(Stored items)

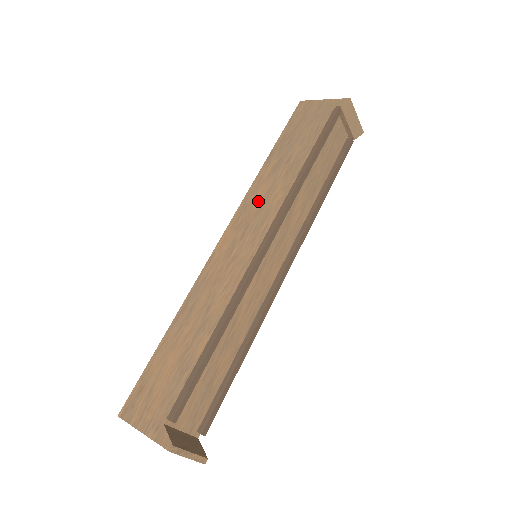
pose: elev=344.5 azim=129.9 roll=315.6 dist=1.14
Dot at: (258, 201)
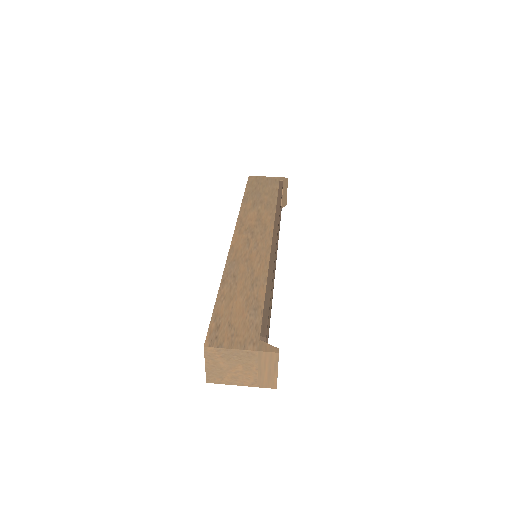
Dot at: (252, 220)
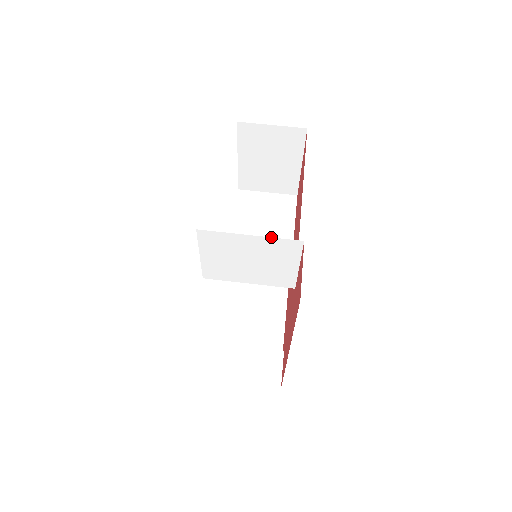
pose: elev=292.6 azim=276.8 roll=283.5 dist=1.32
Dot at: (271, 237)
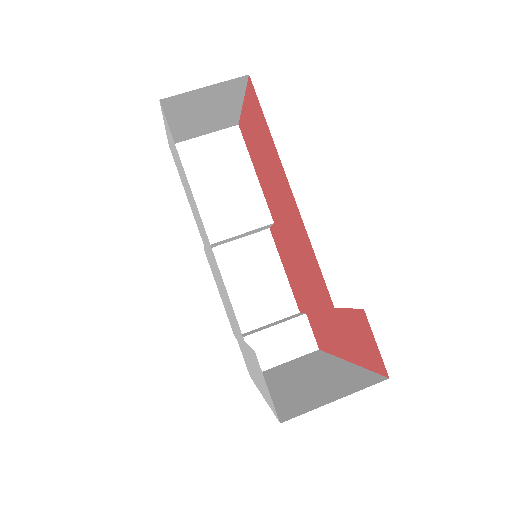
Dot at: occluded
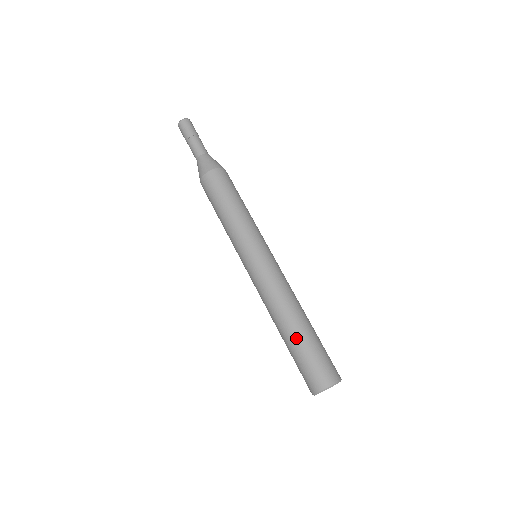
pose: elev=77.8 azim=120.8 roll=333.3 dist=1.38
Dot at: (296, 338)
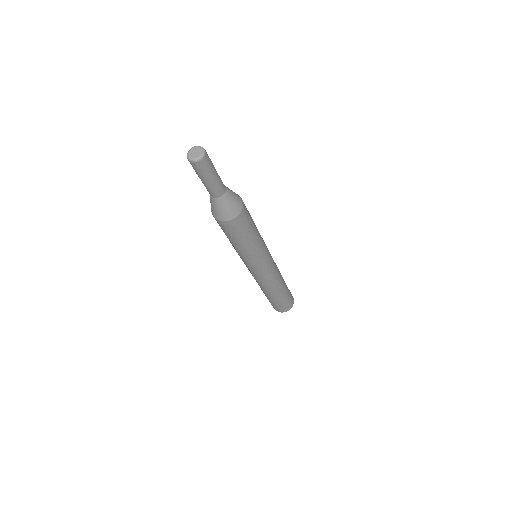
Dot at: (275, 299)
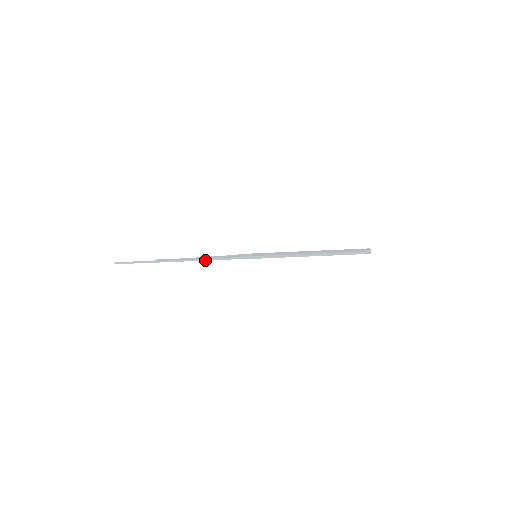
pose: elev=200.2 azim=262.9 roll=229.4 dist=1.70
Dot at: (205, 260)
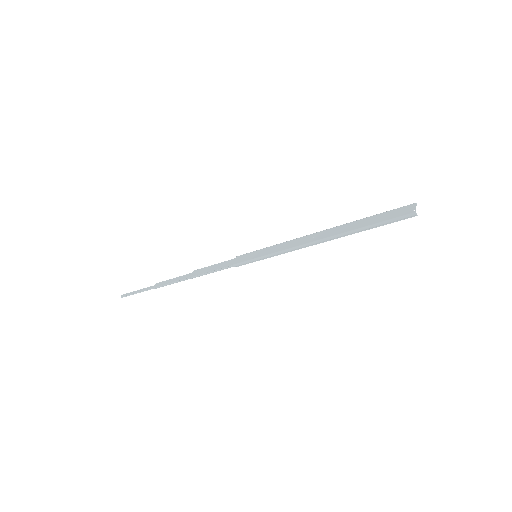
Dot at: (201, 275)
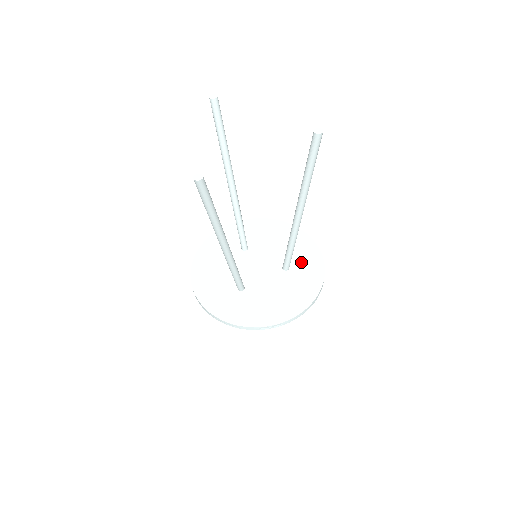
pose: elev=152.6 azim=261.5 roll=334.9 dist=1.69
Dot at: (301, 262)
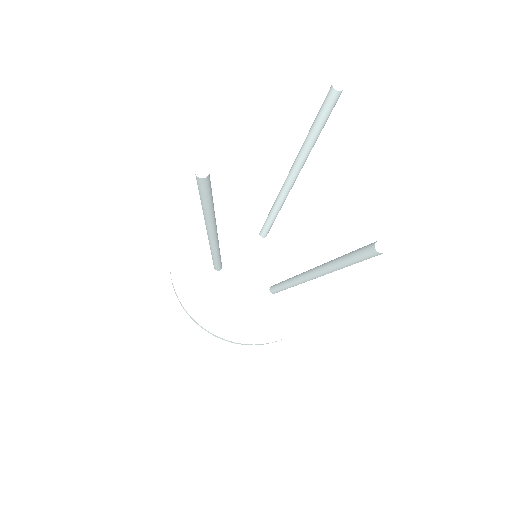
Dot at: (292, 299)
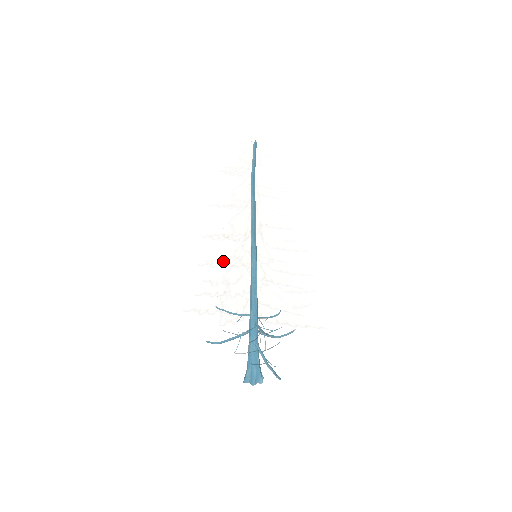
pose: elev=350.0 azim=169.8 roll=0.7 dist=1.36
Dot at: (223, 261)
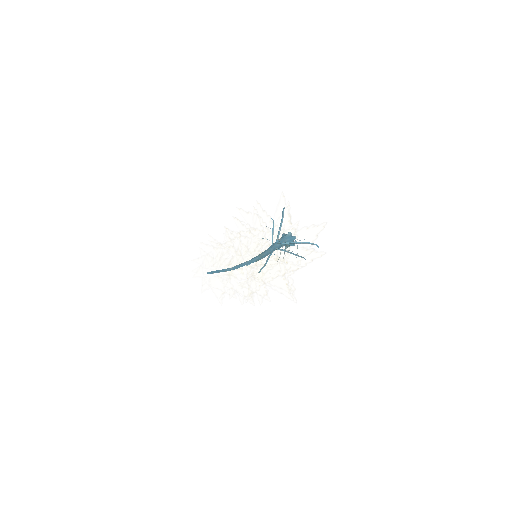
Dot at: occluded
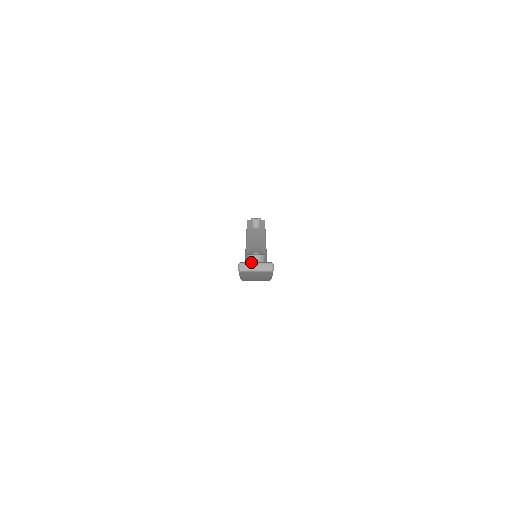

### [REQUIRED WORK]
Rewrite the data from the line with "pose: elev=77.8 azim=120.8" to the line with "Dot at: (201, 275)", including both ends, as a numbered list with blank lines omitted. Leave the pictures out of your answer.

### [EXERCISE OUTPUT]
1. pose: elev=77.8 azim=120.8 roll=333.3 dist=1.38
2. Dot at: (296, 338)
3. Dot at: (275, 299)
4. pose: elev=200.2 azim=262.9 roll=229.4 dist=1.70
5. Dot at: (205, 260)
6. Dot at: (201, 275)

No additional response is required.